Кабесанг Анданг не унималась. Она не требует, чтобы сын восхищался монахами, вовсе нет, она сама их не любит. Она прекрасно знает, что на одного порядочного монаха приходится десять негодяев, которые обирают бедняков, а богатых отправляют в ссылку. Но все равно надо молчать, покоряться и терпеть — другого выхода нет. И она приводила в пример такого-то, который раньше был слугой у монахов и, хотя в душе ненавидел их, держался смиренно и почтительно, — глядишь, он стал прокурором, А другой их знакомый — теперь он богач и может делать все, что захочет. А все почему? Потому, что обзавелся кумом, который всегда заступится за него в суде. А кем он был? Всего только бедным пономарем, тише воды, ниже травы, да вот женился на хорошенькой девушке, и священник стал крестным его сына…
Кабесанг Анданг еще долго перечисляла покорных и терпеливых филиппинцев, а когда дошла до смутьянов, которых ссылают и подвергают всяким гонениям, Пласидо, придумав какой-то предлог, ушел из дому и отправился бродить по улицам.
Задумчивый, хмурый, шагал он по улицам Сибаконг, Тондо, Святого Николая, Христа Спасителя, не замечая палящего солнца и забыв о времени. Только когда почувствовал голод и сообразил, что все его деньги истрачены на празднества и пожертвования, он повернул домой. Пласидо надеялся, что не застанет матери, — она, приезжая в Манилу, обычно уходила в эти часы играть в пангинги. Но Кабесанг Анданг ждала его, чтобы сообщить свой план: она хочет обратиться к эконому августинского монастыря, не поможет ли он ее сыну снискать расположение доминиканцев. Пласидо, махнув рукой, прервал ее.
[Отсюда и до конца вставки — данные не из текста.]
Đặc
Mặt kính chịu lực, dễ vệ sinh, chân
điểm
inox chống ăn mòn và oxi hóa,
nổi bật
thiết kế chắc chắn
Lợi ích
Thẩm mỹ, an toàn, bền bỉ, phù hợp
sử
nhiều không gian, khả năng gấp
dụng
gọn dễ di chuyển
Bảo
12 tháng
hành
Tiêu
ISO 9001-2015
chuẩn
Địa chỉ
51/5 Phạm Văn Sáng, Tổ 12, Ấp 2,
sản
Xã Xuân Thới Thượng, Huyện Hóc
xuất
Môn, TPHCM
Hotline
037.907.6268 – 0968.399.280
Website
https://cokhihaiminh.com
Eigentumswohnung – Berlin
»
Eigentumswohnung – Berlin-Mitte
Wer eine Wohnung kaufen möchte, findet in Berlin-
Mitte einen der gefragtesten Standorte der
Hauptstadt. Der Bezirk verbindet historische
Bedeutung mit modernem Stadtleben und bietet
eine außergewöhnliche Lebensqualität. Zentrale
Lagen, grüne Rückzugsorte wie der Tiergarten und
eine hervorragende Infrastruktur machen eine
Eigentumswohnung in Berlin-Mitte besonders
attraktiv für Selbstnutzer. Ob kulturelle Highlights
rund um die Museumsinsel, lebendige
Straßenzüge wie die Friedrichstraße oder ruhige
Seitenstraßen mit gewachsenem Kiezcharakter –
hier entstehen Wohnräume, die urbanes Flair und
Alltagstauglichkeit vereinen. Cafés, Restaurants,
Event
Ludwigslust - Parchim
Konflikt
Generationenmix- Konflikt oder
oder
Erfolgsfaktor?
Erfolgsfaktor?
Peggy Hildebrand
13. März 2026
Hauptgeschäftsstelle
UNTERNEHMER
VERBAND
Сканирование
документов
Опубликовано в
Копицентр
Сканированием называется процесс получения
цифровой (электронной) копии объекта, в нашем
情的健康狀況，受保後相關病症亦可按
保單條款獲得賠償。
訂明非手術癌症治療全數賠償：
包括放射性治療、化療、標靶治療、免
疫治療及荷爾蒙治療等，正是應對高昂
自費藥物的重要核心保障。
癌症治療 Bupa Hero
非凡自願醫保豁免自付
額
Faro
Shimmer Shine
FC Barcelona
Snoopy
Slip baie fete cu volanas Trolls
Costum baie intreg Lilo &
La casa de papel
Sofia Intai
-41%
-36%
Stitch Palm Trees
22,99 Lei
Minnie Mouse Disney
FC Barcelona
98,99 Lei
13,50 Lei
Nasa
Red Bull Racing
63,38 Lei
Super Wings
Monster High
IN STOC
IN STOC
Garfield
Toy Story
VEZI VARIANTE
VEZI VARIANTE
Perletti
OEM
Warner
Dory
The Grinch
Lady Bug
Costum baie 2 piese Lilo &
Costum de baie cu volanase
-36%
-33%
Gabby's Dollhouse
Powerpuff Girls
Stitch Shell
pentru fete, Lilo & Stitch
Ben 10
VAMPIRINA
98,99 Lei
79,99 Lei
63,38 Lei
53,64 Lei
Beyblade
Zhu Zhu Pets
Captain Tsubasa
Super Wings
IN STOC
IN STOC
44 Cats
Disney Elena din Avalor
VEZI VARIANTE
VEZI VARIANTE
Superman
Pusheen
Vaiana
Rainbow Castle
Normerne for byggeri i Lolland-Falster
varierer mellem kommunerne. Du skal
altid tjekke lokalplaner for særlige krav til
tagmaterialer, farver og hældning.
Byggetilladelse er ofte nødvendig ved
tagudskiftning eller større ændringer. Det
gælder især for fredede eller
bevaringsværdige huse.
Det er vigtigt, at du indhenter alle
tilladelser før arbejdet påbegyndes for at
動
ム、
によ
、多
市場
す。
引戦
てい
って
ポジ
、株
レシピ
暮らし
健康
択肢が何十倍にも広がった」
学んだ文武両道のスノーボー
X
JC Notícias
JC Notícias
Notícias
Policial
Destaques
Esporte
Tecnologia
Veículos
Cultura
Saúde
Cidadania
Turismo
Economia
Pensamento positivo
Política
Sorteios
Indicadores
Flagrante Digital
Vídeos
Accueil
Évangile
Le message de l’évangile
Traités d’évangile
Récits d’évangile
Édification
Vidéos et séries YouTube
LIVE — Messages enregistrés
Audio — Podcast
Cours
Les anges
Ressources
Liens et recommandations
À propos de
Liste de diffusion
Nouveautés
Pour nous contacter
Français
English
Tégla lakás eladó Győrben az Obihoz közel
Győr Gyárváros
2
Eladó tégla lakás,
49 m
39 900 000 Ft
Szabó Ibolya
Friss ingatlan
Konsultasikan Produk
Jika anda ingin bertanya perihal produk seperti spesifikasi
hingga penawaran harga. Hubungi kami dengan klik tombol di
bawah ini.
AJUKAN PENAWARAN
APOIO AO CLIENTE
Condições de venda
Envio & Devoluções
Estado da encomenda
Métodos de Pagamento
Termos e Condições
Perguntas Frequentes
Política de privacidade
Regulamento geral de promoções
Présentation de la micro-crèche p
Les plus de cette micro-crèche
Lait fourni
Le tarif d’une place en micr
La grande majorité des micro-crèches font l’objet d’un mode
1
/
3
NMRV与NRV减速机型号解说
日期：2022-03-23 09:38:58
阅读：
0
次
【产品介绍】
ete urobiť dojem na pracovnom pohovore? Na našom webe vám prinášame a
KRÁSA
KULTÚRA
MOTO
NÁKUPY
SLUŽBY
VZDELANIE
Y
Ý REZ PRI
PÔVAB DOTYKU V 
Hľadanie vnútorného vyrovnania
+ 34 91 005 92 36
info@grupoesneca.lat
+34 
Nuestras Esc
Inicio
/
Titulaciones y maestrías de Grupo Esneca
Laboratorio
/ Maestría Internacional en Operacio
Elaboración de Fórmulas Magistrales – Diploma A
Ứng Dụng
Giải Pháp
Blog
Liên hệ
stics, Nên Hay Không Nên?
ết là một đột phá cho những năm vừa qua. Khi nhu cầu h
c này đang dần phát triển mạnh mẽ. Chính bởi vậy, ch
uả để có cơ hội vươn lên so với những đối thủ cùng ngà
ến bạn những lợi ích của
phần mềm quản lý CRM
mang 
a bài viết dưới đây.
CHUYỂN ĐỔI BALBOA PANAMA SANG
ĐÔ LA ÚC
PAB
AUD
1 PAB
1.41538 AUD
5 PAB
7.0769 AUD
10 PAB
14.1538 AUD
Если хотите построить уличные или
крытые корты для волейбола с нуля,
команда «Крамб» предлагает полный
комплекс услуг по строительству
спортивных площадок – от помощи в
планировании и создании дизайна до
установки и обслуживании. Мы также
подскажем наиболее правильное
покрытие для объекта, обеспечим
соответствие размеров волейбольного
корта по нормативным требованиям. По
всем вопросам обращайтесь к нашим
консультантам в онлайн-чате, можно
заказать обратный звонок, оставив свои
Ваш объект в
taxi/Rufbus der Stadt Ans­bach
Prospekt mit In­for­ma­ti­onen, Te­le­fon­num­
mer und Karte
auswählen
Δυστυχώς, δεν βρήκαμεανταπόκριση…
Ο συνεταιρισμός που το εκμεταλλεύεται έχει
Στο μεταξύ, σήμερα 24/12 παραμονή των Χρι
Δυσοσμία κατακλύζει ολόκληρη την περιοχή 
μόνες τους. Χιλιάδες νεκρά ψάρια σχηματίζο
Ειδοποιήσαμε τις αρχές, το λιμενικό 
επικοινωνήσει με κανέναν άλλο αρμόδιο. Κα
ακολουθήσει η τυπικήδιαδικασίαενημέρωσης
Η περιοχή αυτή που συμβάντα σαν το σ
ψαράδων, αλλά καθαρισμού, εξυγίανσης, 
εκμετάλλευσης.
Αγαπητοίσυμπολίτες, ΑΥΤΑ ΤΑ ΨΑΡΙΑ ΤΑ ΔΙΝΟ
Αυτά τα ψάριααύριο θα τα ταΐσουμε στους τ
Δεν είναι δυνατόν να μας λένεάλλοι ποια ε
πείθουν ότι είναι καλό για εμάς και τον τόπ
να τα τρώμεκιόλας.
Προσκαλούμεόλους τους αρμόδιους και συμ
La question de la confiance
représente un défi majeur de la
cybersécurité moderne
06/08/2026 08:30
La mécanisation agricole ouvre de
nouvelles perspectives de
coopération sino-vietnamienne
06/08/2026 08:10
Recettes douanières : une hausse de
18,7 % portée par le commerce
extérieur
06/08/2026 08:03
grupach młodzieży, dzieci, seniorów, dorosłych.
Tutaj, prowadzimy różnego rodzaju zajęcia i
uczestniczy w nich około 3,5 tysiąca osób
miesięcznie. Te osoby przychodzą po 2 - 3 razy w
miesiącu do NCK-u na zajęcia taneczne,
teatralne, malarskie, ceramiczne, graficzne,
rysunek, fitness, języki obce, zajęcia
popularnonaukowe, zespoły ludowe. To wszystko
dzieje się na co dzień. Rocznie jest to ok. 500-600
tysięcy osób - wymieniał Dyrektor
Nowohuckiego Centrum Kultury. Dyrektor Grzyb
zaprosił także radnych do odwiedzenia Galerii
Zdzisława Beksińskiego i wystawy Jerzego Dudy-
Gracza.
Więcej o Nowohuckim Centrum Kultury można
— Лучше уж я утоплюсь в море, — заявил он, — лучше пойду в тулисаны, а в университет не вернусь!
Но мать снова принялась читать ему проповедь о терпении и покорности, и Пласидо, так ничего и не поев, ушел опять. На сей раз он отправился в гавань.
Он увидел пароход, отплывающий в Гонконг, и ему вдруг захотелось бежать в этот город, разбогатеть там и начать борьбу с монахами. Ему вспомнилась история, связанная с Гонконгом, история об алтарных украшениях, подсвечниках и канделябрах из чистого серебра — подношении набожной паствы в приходскую церковь. Как рассказывал один ювелир, монахи заказали в Гонконге другие точно такие же алтарные украшения, подсвечники и канделябры, но из поддельного серебра, а дар прихожан отдали переплавить и превратить в мексиканские песо. Это были всего лишь слухи, передавали их друг другу шепотом, но озлобленному Пласидо они показались теперь вполне правдоподобными и напомнили другие схожие рассказы.
Стремление к свободе, желание отомстить обидчикам манили его в Гонконг. Если монашеские ордена переправляют туда все свои деньги, там, несомненно, процветает торговля и он сумеет разбогатеть.
— Хочу быть свободным, свободным!..
Сумерки застали Пласидо вблизи гавани, на улице святого Фернандо: потеряв надежду встретить знакомого моряка, он решил вернуться домой. Но вечер был такой дивный, луна так сияла в небе, превращая унылый город в царство фей, что Пласидо раздумал, ему захотелось еще погулять. Он пошел на ярмарку, долго бродил вдоль рядов, не обращая внимания на выставленные товары, погруженный в мечты о Гонконге, о свободной жизни, о богатстве…
Надо было все же возвращаться домой, но тут он услышал голос — голос ювелира Симоуна, который прощался с каким-то иностранцем; оба говорили по-английски. Для Пласидо любой язык, на котором разговаривали европейцы на Филиппинах, — разумеется, кроме испанского, — был английский. Вдруг он уловил слово «Гонконг».